Excerpt to read
*** Block opens ***

This may feel simple, but simplicity is a feature. You’ll uncover real gaps faster than if you over-engineer an evaluation framework. Over time, you can start introducing automated evals—but don’t let that block you getting started.
AGENTS.md and Its Variants
Most tools today recognize AGENTS.md
as a standard.
A notable exception at the time of writing is Anthropic's Claude code which only supports CLAUDE.md
. (let's hope this changes soon)
To support Claude code, I recommend against a symlink. Instead I approach it like this:
echo "Read @AGENTS.md" > CLAUDE.md
I prefer this approach because it gives us the flexibility to expand it with Claude-specific features (like sub-agents.)
repo-root/
├── AGENTS.md
├── CLAUDE.md # contains "Read @AGENTS.md"
└── src/
└── ...
Root AGENTS.md as your router
Nested AGENTS.md
are the default recommendation for monorepo. This means the closest AGENTS.md
to the edited file wins, but I find this approach quite limited on its own! For one, that only work if working from a sub-folder/specific file or if a user @
reference the file manually. Doing only that:
- Limits the agent access to examples/patterns in the rest of the codebase.
- The user needs to know from which sub-folder to work; making discoverability harder.
We can bridge that gap with a root AGENTS.md
to progressively disclose information to your agent. For example:
# Tasks
To create an email, read @emails/AGENTS.md
To create a Go service, read @go/services/AGENTS.md
To add unit tests, read @.agents/unit-tests.md
Whenever appropriate, we prefer adding documentation in an AGENTS.md
contextual to a folder's content. But a general .agents/
folder to collect the other type of content is quite valuable for more generic context.
Folder structure example:
repo-root/
├── AGENTS.md
├── emails/
└── AGENTS.md
├── go/
└── services/
└── AGENTS.md
└── .agents/
└── unit-tests.md
This way, the root AGENTS.md
becomes a map, pointing agents to only read the relevant document based on their task. This helps a lot managing the context window when working on longer running tasks.
What about documentation maintained elsewhere?
At a high level, there's nothing wrong referencing external documentation.
To create an email, use Atlassian MCP server to read https://...
The downside is the risk of filling the context window with documentation written with humans in mind. But because you're testing your core prompts, you'll see easily if you're causing an agent to hallucinates.
We recommend a pragmatic approach at first, and expanding later on.
Alternatively, you can ask the agent to summarize the content of the external documentation. Put the output in an AGENTS.md
file, and tell the agent they can search for more information if needed at the given URL.

*** Block closes ***

Data under study
*** Block opens ***

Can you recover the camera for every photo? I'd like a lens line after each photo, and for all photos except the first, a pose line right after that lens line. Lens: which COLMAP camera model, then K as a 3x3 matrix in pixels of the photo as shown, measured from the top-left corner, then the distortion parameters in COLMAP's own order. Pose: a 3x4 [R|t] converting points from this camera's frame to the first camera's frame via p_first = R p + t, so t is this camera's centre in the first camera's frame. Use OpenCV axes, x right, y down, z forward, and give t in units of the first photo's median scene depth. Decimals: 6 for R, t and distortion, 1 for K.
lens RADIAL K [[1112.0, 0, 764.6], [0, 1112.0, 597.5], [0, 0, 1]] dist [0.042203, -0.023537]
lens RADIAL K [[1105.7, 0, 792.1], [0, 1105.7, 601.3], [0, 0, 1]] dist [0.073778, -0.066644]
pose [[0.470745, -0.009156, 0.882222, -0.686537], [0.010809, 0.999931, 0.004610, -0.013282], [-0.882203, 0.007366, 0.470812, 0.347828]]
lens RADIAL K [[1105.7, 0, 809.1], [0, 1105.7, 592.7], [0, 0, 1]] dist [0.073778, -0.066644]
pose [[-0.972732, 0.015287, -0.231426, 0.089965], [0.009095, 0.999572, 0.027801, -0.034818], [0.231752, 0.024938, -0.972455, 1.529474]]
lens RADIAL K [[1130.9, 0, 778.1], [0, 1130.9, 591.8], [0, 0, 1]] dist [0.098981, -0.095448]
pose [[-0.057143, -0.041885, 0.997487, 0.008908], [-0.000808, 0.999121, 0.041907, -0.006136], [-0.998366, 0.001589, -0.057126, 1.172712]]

*** Block closes ***
*** Block opens ***

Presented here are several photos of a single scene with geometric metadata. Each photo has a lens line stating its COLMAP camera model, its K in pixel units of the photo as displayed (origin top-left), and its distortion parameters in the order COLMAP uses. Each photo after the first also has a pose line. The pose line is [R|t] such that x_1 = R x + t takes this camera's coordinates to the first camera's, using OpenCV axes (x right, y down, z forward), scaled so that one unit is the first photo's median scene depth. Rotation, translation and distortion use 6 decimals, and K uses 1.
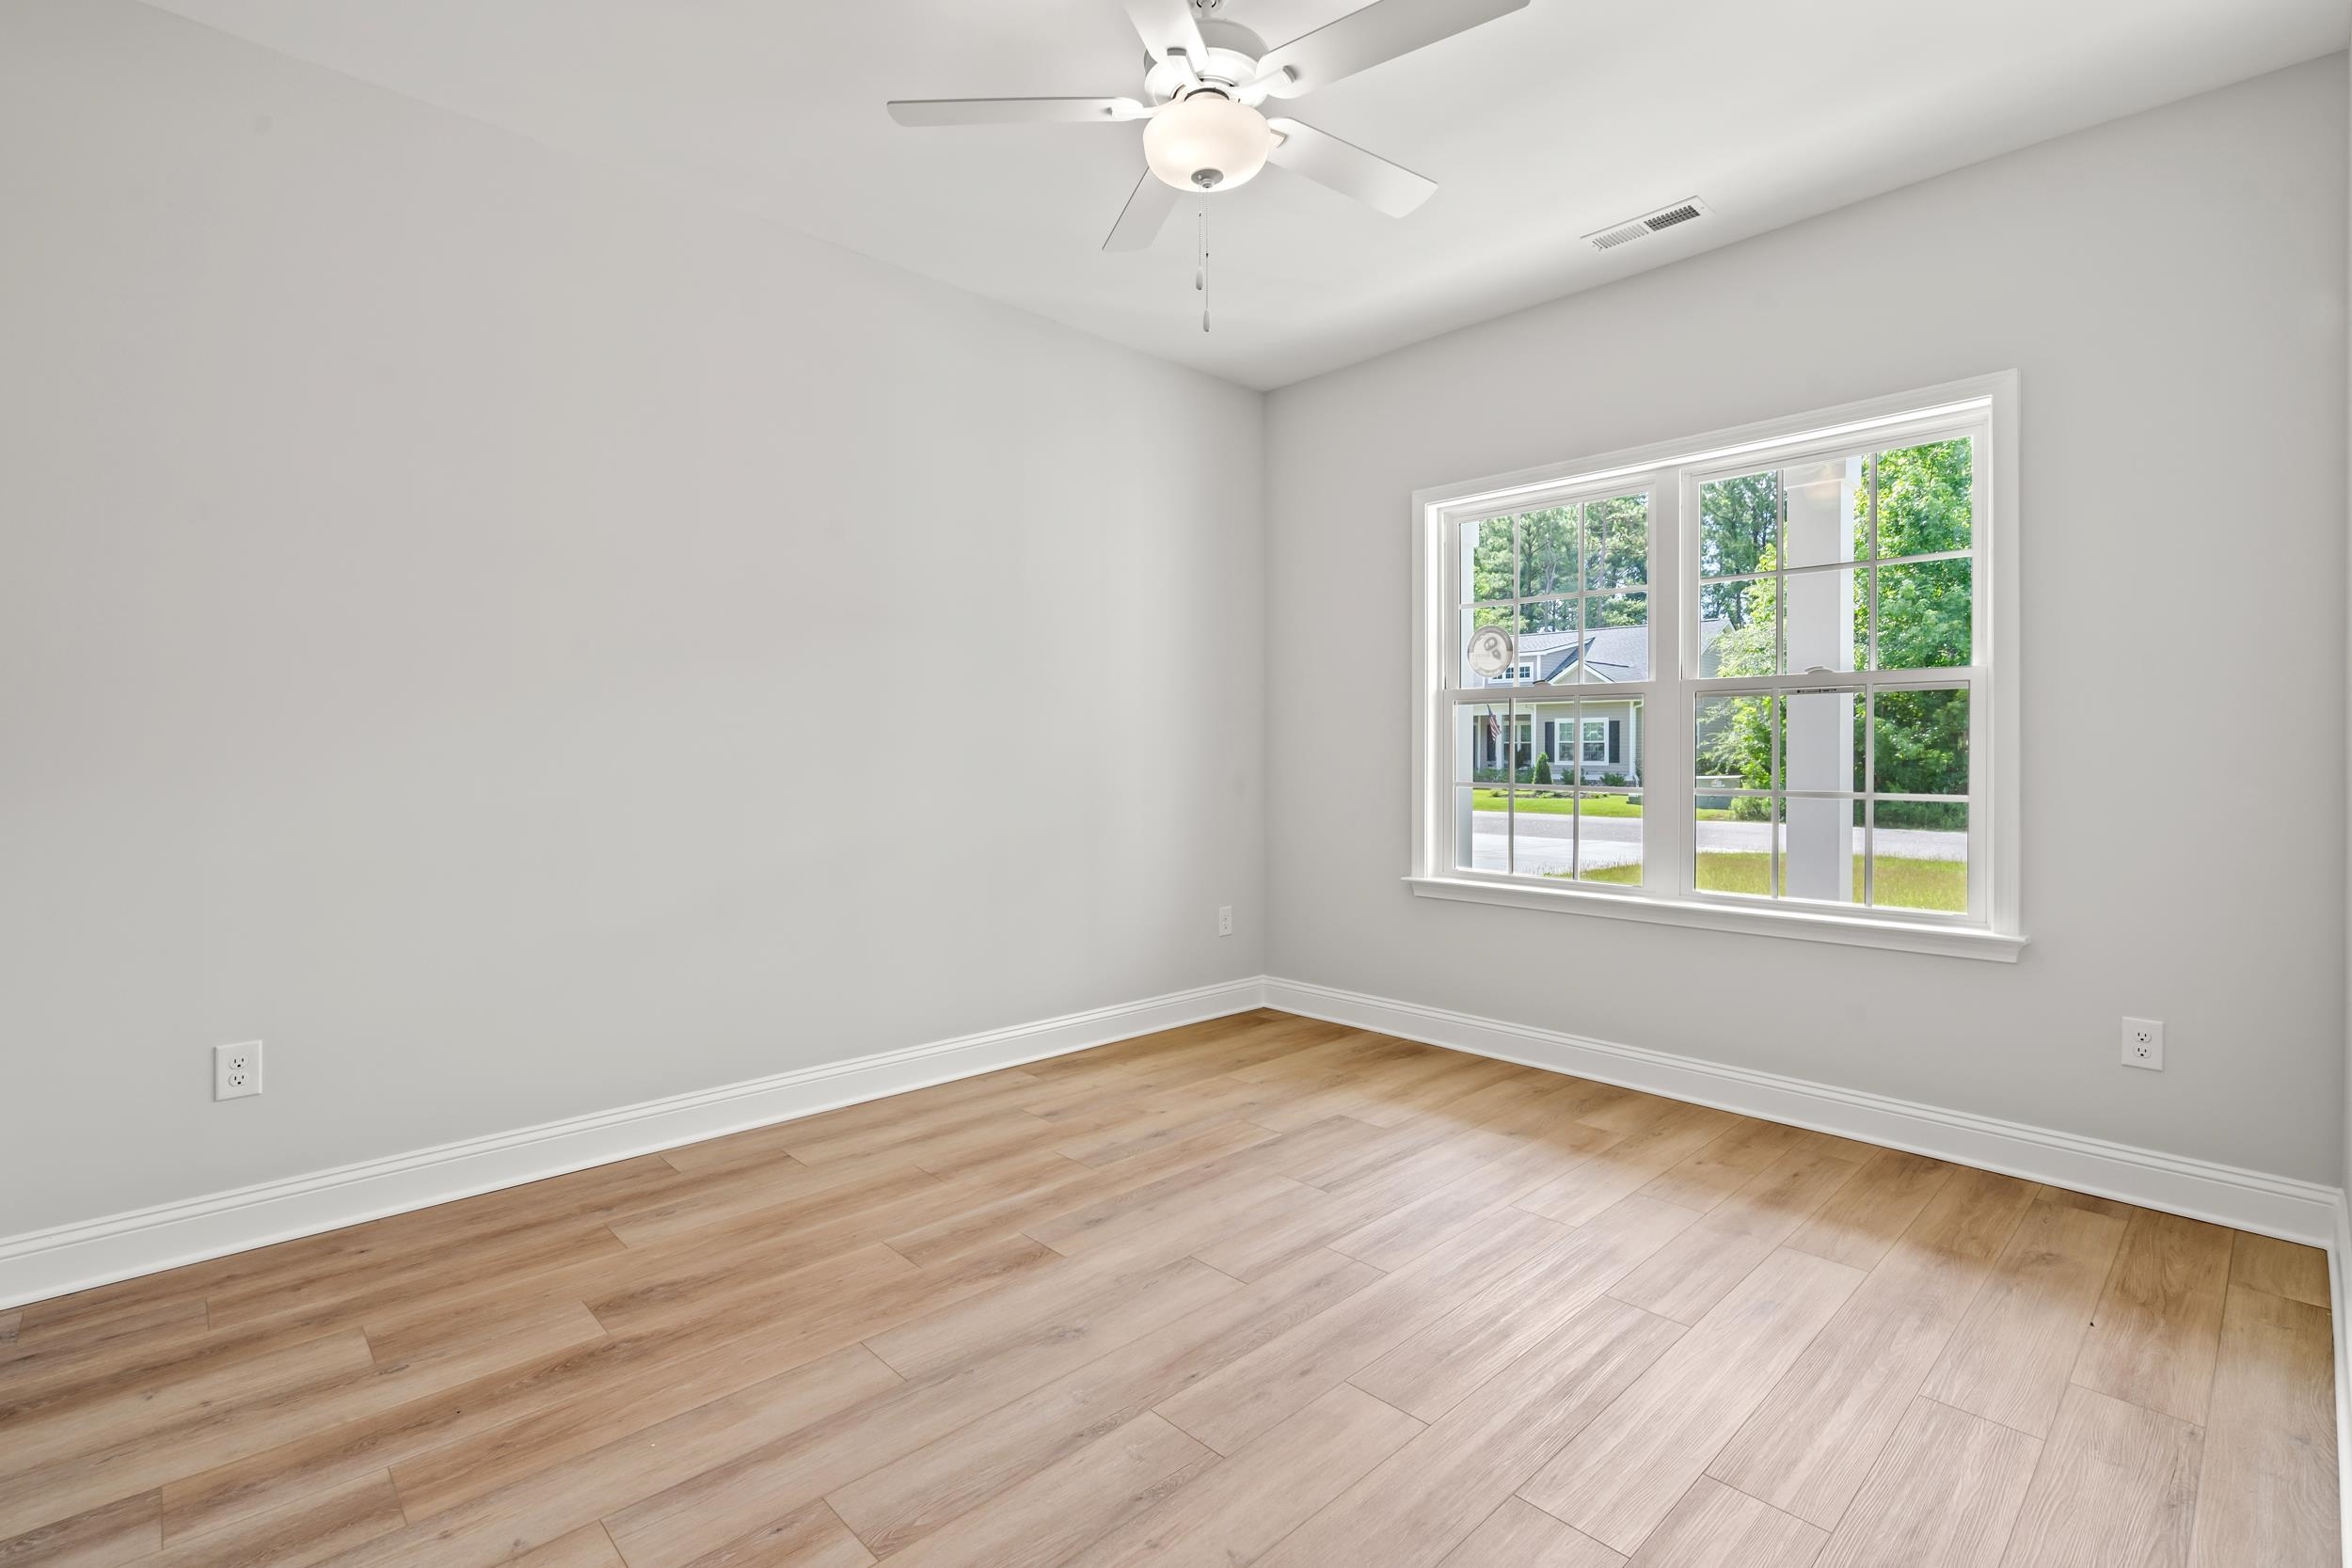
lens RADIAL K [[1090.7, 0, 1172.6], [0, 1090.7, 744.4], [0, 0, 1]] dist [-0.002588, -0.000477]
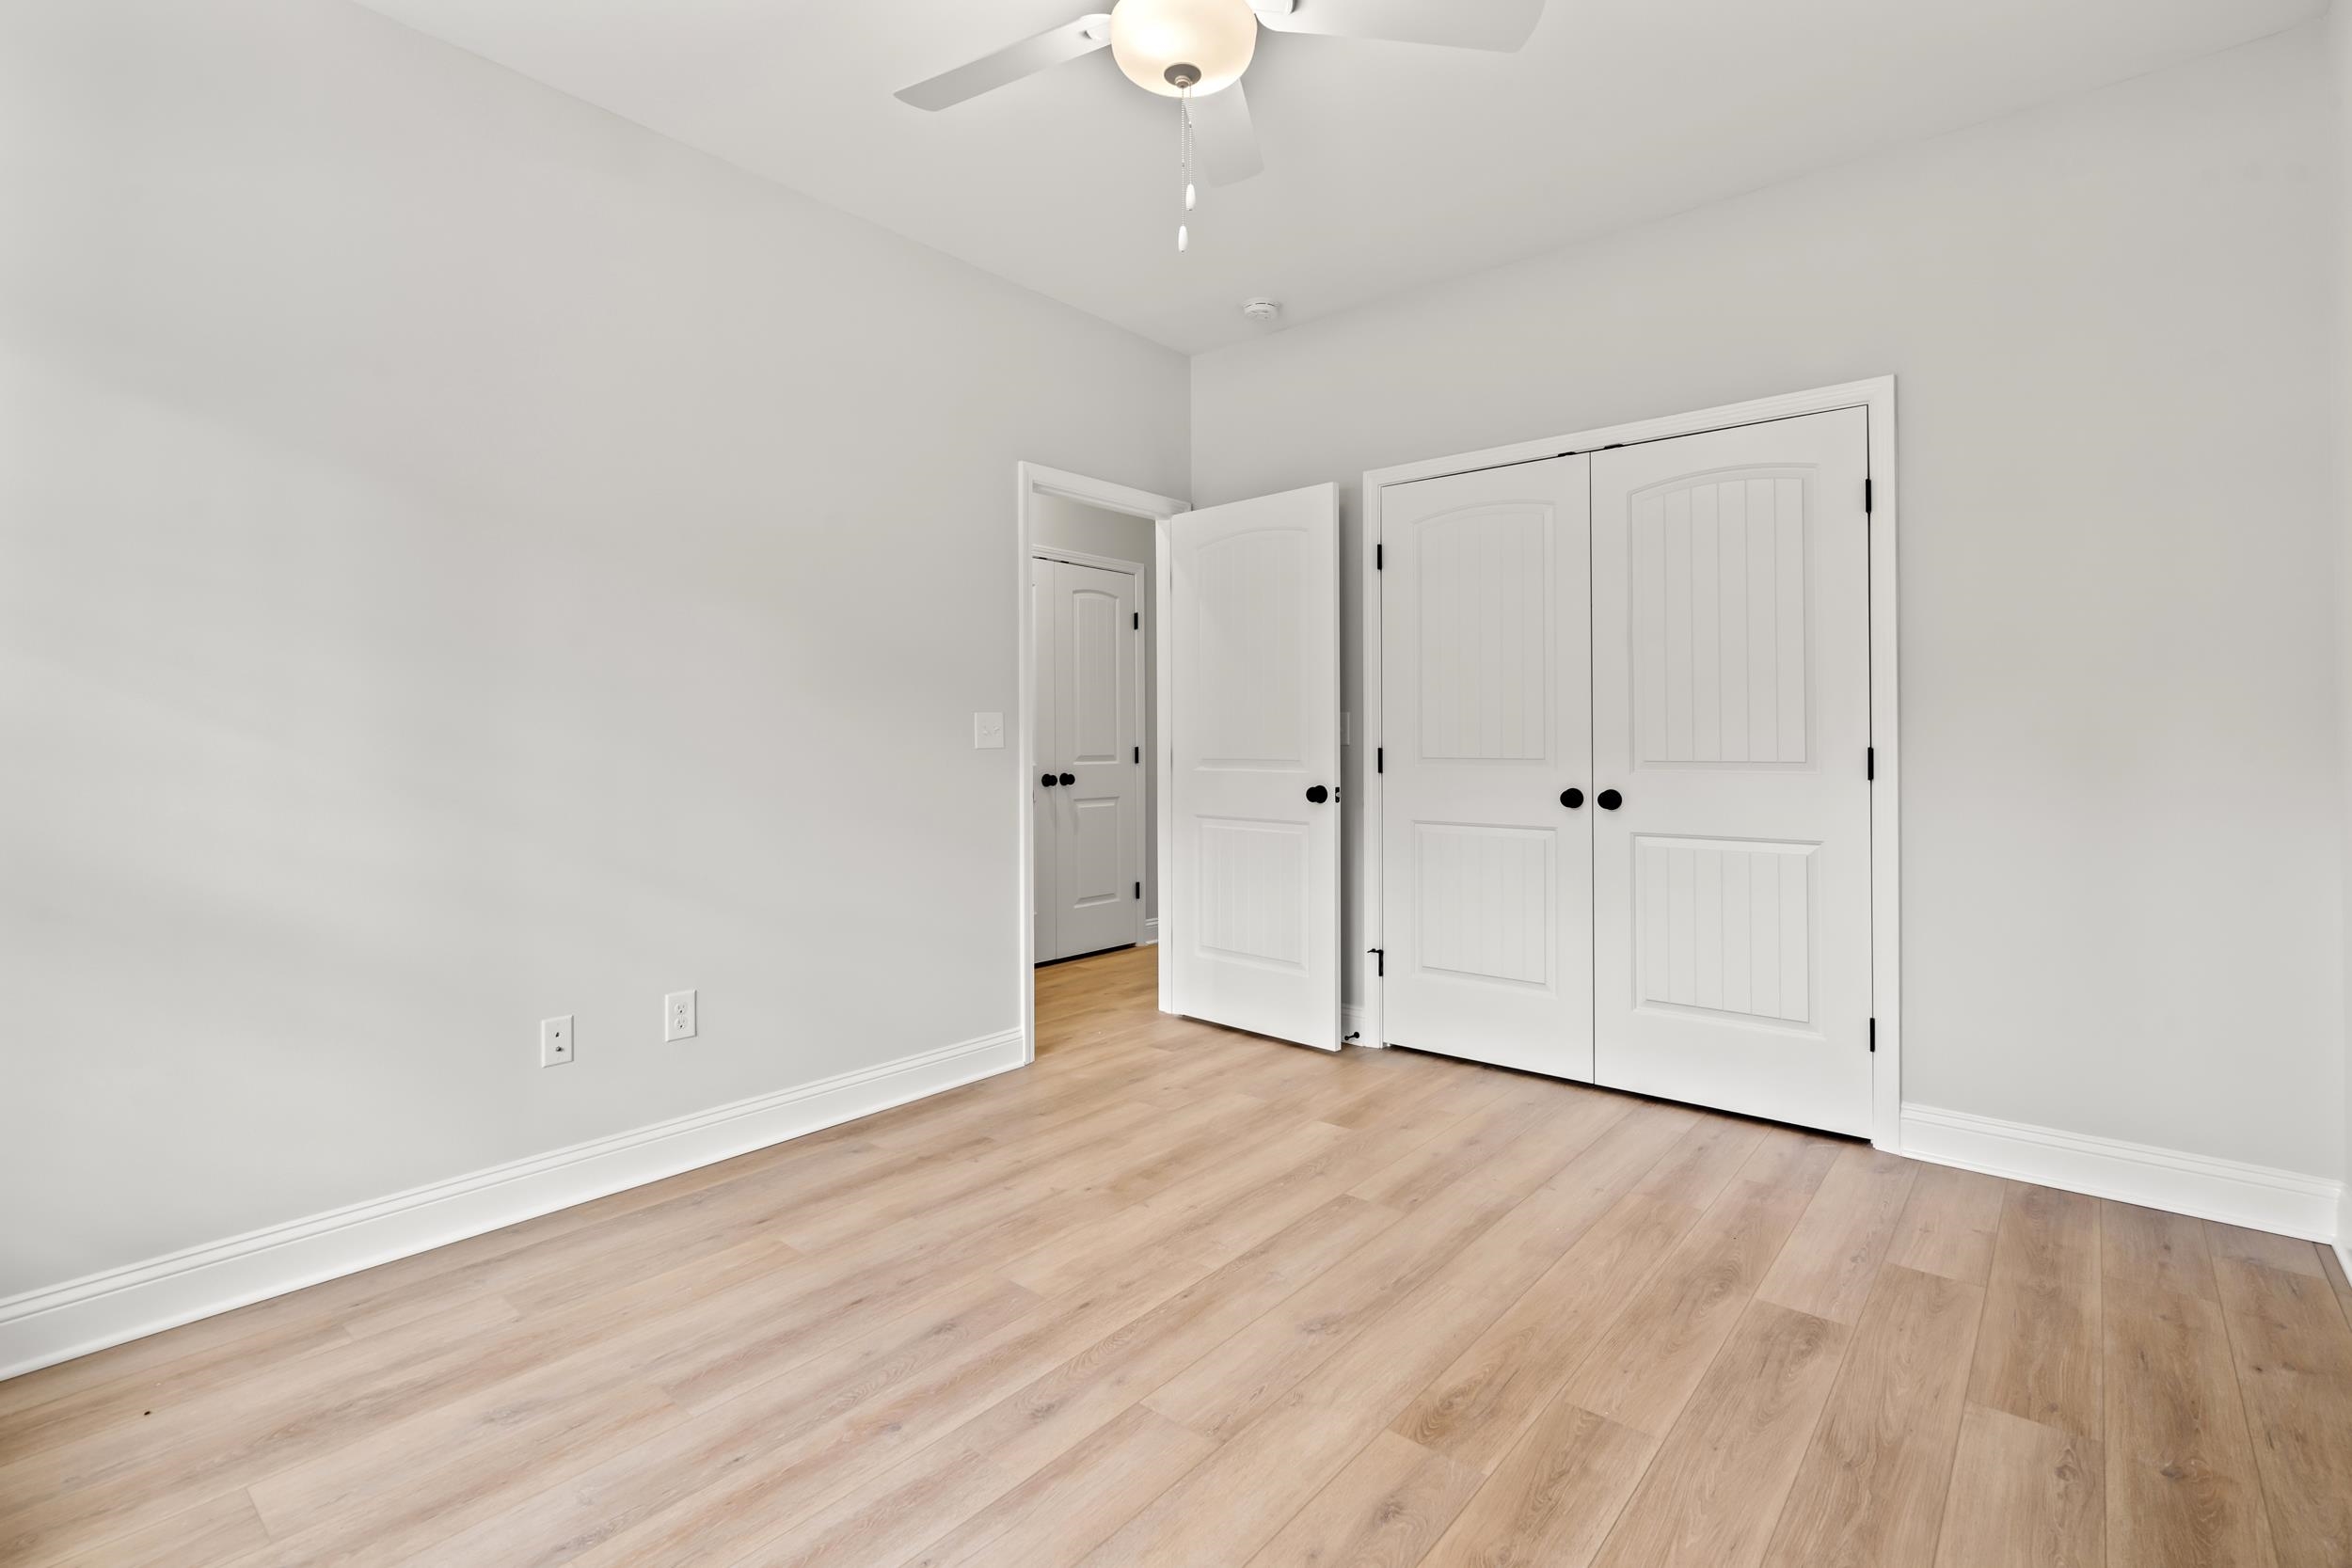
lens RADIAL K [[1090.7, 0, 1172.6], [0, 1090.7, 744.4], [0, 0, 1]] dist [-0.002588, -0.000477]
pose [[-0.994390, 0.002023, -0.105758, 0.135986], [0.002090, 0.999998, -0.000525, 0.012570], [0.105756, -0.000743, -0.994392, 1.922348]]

*** Block closes ***

Work to be completed
Turn the paragraph in the AGENTS.md excerpt that begins "Alternatively, you can ask the agent" into a short list of steps. The records are separate material and are not tied to the excerpt.

Problem solution
- Have the agent summarize the external documentation.
- Put the summary in an AGENTS.md file.
- Tell the agent it can search the given URL for more information if needed.